[Records from a data source]
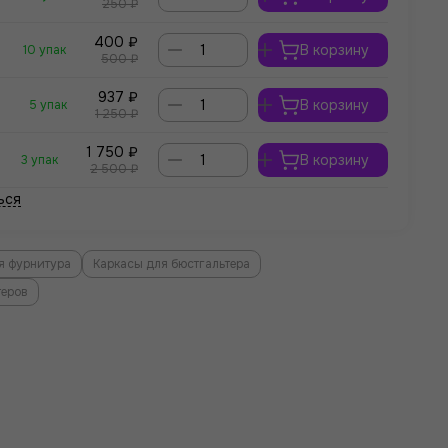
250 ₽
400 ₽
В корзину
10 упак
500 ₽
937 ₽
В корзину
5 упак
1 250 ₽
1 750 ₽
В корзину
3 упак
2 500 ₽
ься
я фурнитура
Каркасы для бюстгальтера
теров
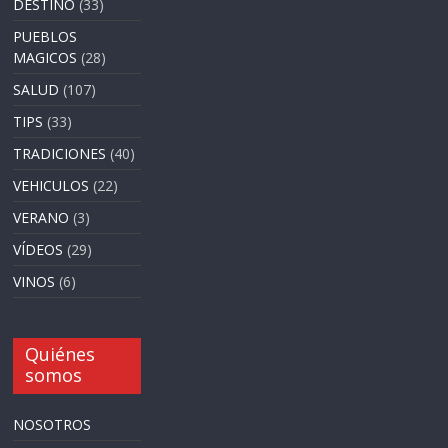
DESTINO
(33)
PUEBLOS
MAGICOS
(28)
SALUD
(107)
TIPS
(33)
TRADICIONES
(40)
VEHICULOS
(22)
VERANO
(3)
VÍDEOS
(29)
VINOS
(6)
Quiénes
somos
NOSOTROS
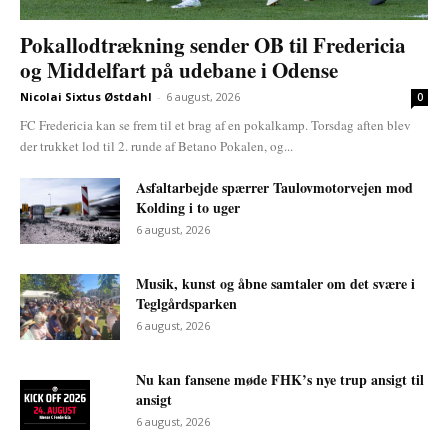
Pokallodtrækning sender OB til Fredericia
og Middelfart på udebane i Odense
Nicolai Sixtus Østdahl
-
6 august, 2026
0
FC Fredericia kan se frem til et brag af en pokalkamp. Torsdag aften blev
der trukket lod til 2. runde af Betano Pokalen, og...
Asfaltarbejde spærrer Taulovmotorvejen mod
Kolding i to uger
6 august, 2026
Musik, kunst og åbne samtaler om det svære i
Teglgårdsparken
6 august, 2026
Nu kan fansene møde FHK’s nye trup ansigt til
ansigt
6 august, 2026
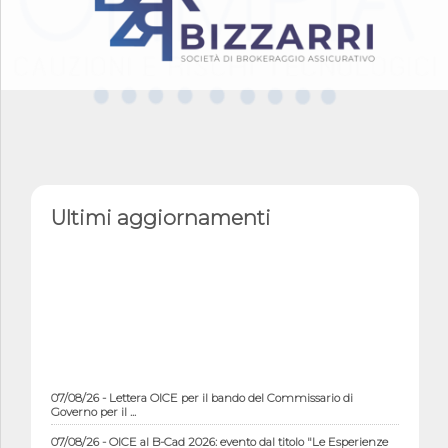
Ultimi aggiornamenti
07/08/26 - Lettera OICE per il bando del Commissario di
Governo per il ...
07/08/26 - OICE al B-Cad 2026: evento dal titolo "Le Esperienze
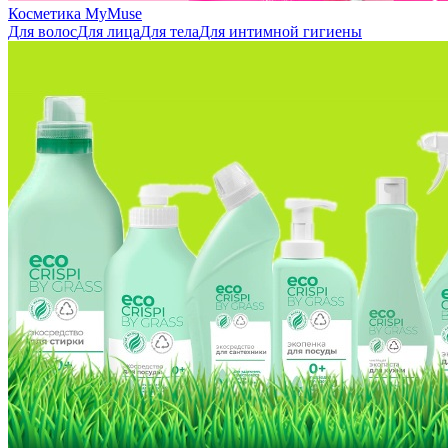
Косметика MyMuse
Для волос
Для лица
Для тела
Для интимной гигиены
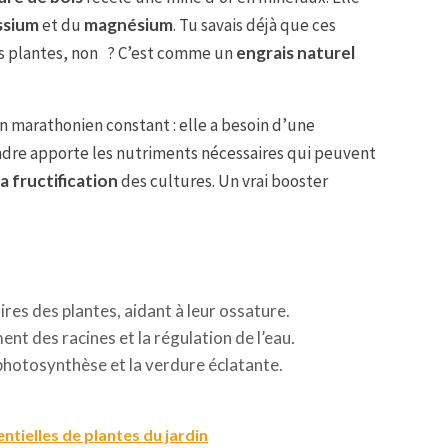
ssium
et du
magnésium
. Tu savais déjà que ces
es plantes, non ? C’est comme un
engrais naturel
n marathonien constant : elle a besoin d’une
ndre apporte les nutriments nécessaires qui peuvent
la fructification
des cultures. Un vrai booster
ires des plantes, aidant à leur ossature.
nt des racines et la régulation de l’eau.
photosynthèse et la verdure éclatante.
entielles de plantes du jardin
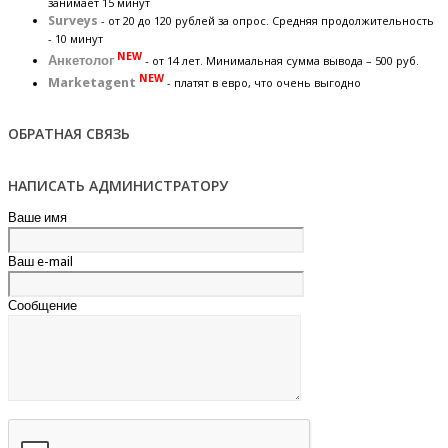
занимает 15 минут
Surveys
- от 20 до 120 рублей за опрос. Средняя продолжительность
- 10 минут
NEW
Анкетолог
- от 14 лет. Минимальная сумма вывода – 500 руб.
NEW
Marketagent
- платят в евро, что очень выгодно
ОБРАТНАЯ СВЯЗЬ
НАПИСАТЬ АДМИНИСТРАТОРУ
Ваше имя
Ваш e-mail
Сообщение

▶ _Directive_
Please copy everything from the line containing "занимает 15 минут" down to the end of the items, word for word.

▶ _Reply_
занимает 15 минут
Surveys
- от 20 до 120 рублей за опрос. Средняя продолжительность
- 10 минут
NEW
Анкетолог
- от 14 лет. Минимальная сумма вывода – 500 руб.
NEW
Marketagent
- платят в евро, что очень выгодно
ОБРАТНАЯ СВЯЗЬ
НАПИСАТЬ АДМИНИСТРАТОРУ
Ваше имя
Ваш e-mail
Сообщение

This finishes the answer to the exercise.